***** TEXT SECTION
Beyond it was the garden where all of us labored in spring, but especially Mother. Each of us were assigned a tiny plot and each spring we could choose a packet of seed from the catalog. One year I chose Kohlrabi. I didn't know what it was, but the name fascinated me. It was a very successful crop although none of us really liked it when cooked. Another year I chose dahlia seed. Daddy objected, said it wouldn't grow, but since he'd promised our choice and it was only 10 cents he grudgingly let me order it. How they grew! From seed, while the first tubers formed, I had buckets of blossoms. Each succeeding year they multiplied and cross pollinated to form hundreds of shades and mutations. Each year I had to expand further out, digging virgin soil, cutting out roots and stones so I could plant all the tubers. That was the last year I ordered seed.
The other children were more cautions, allowing Daddy to guide them to select the standard flowers and vegetables. Somehow I was always the rebel. Mother's daffodils expanded from one little clump to a six-foot-wide bed the length of the house.
**********
***** SUPPLIED MATERIAL
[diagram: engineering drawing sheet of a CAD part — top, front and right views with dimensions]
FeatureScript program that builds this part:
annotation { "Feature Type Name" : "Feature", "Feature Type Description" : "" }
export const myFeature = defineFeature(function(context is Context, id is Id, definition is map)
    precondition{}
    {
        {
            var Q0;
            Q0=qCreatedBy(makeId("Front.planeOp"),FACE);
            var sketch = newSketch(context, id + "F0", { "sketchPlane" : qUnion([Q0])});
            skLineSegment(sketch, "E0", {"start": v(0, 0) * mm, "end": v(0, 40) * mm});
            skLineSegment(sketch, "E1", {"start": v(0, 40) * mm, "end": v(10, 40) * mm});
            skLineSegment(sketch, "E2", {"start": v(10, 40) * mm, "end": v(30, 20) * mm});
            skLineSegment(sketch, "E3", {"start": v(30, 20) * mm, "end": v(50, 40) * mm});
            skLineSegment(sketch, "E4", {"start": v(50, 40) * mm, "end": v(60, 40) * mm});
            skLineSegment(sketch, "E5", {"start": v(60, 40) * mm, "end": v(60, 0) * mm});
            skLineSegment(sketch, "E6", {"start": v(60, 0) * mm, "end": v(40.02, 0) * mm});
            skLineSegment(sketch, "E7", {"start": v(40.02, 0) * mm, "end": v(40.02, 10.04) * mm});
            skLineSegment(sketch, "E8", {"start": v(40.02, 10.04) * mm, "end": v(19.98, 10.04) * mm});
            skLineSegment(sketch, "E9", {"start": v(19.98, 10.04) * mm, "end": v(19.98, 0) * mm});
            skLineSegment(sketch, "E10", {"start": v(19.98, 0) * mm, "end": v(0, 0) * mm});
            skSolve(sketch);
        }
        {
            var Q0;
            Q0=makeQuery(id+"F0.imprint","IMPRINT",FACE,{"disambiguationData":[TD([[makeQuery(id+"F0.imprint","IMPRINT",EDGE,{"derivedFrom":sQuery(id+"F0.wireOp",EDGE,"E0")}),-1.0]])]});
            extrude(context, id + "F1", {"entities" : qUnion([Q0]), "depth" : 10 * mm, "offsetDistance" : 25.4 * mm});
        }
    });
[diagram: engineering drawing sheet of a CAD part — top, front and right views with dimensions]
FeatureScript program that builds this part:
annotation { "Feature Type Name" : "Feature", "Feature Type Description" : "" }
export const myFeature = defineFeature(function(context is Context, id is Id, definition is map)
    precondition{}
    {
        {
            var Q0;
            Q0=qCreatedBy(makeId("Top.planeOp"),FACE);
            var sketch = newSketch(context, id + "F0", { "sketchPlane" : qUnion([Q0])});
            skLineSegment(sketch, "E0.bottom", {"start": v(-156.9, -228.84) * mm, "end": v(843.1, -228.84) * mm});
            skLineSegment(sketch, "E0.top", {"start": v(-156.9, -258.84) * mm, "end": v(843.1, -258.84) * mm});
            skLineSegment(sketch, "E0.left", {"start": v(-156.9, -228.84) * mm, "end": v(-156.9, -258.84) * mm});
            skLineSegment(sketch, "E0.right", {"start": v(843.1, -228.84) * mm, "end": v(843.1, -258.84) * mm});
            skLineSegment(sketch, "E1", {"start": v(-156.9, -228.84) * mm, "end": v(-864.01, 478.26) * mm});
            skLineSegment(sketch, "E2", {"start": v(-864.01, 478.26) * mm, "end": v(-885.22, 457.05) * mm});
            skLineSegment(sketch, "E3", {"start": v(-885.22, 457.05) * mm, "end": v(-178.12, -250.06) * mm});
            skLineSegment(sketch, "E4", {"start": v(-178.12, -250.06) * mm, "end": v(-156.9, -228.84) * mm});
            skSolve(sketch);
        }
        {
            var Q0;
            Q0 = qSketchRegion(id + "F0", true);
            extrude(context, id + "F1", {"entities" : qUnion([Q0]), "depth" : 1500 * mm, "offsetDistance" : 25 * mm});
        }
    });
**********
● **JOB A**: In the garden passage, what price was the dahlia seed?
● **JOB B**: Write the next part of the passage about the family garden, picking up after its last sentence.

● **TASK RESPONSE A**: 10 cents

● **TASK RESPONSE B**:
Fishing was very good that second summer we were on the Islands and the price stayed high. First, two "Morris" reclining chairs were ordered. What a marvel! We kids fought for possession when Daddy wasn't there. Next came lumber and an extension was built for a kitchen on the west end of the log building during that winter. That winter Daddy shingled the whole outside wall facing the harbor in an effort to keep out the winds and rain. Another extension was built behind the woodshed to create a bedroom for Mother and Daddy. And a special, special piece of equipment, a gasoline powered washing machine arrived. This was very important to me because I was the one who helped wash using old fashioned scrub boards heating the water atop the stove. On ironing day, because we had to keep the wood fire going, we baked beans. On wash day we baked bread. Since I was the light-weight, awkward and more inept, household chores more often fell my way. Ruth and Glen were better outside although each of us, even the boys, had to learn the rudiments of cooking and sewing and to help outside if needed.
Improvements, Crafts, Cooking and Fun
It was that winter, too, that Dad started hauling the heavy timbers and sinking the piling for a dock. All of us worked on the block and tackle pulling them into place while he used a peavey to align them. Even with my feet braced I was too light for such work. Ruth delighted in special little signals to the others to let go rope leaving me stranded up in the air by the weight of the timber. Dad would be furious with me dangling. It served one purpose--I was left more and more to cook, clean, and wash, and I was not unhappy with the decision.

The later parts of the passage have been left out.